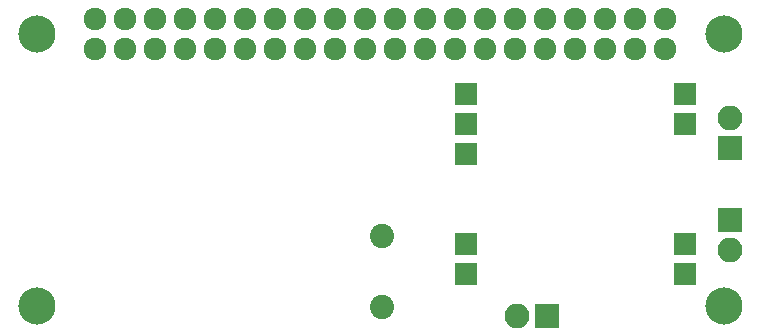
<source format=gbs>
G04 #@! TF.FileFunction,Soldermask,Bot*
%FSLAX46Y46*%
G04 Gerber Fmt 4.6, Leading zero omitted, Abs format (unit mm)*
G04 Created by KiCad (PCBNEW 4.0.6-e0-6349~53~ubuntu16.04.1) date Wed Mar 29 22:02:49 2017*
%MOMM*%
%LPD*%
G01*
G04 APERTURE LIST*
%ADD10C,0.100000*%
%ADD11C,1.924000*%
%ADD12C,3.150000*%
%ADD13C,2.050000*%
%ADD14R,2.100000X2.100000*%
%ADD15O,2.100000X2.100000*%
%ADD16R,1.924000X1.924000*%
G04 APERTURE END LIST*
D10*
D11*
X124308000Y-96596000D03*
X124308000Y-94056000D03*
X126848000Y-96596000D03*
X126848000Y-94056000D03*
X129388000Y-96596000D03*
X129388000Y-94056000D03*
X131928000Y-96596000D03*
X131928000Y-94056000D03*
X134468000Y-96596000D03*
X134468000Y-94056000D03*
X137008000Y-96596000D03*
X137008000Y-94056000D03*
X139548000Y-96596000D03*
X139548000Y-94056000D03*
X142088000Y-96596000D03*
X142088000Y-94056000D03*
X144628000Y-96596000D03*
X144628000Y-94056000D03*
X147168000Y-96596000D03*
X147168000Y-94056000D03*
X149708000Y-96596000D03*
X149708000Y-94056000D03*
X152248000Y-96596000D03*
X152248000Y-94056000D03*
X154788000Y-96596000D03*
X154788000Y-94056000D03*
X157328000Y-96596000D03*
X157328000Y-94056000D03*
X159868000Y-96596000D03*
X159868000Y-94056000D03*
X162408000Y-96596000D03*
X162408000Y-94056000D03*
X164948000Y-96596000D03*
X164948000Y-94056000D03*
X167488000Y-96596000D03*
X167488000Y-94056000D03*
X170028000Y-96596000D03*
X170028000Y-94056000D03*
X172568000Y-96596000D03*
X172568000Y-94056000D03*
D12*
X119355000Y-95326000D03*
X177521000Y-95326000D03*
X119355000Y-118313000D03*
X177521000Y-118313000D03*
D13*
X148590000Y-118412000D03*
X148590000Y-112412000D03*
D14*
X178054000Y-104902000D03*
D15*
X178054000Y-102362000D03*
D14*
X178054000Y-110998000D03*
D15*
X178054000Y-113538000D03*
D16*
X174244000Y-100330000D03*
X174244000Y-102870000D03*
X174244000Y-113030000D03*
X174244000Y-115570000D03*
X155702000Y-100330000D03*
X155702000Y-102870000D03*
X155702000Y-105410000D03*
X155702000Y-113030000D03*
X155702000Y-115570000D03*
D14*
X162560000Y-119126000D03*
D15*
X160020000Y-119126000D03*
M02*

</source>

_ _ _ _ _

(WHAT IS NEEDED) Output nothing but the line containing "X174244000Y-102870000D03*" and each line after it in the entries above, exactly as written.

(YOUR SOLUTION)
X174244000Y-102870000D03*
X174244000Y-113030000D03*
X174244000Y-115570000D03*
X155702000Y-100330000D03*
X155702000Y-102870000D03*
X155702000Y-105410000D03*
X155702000Y-113030000D03*
X155702000Y-115570000D03*
D14*
X162560000Y-119126000D03*
D15*
X160020000Y-119126000D03*
M02*

</source>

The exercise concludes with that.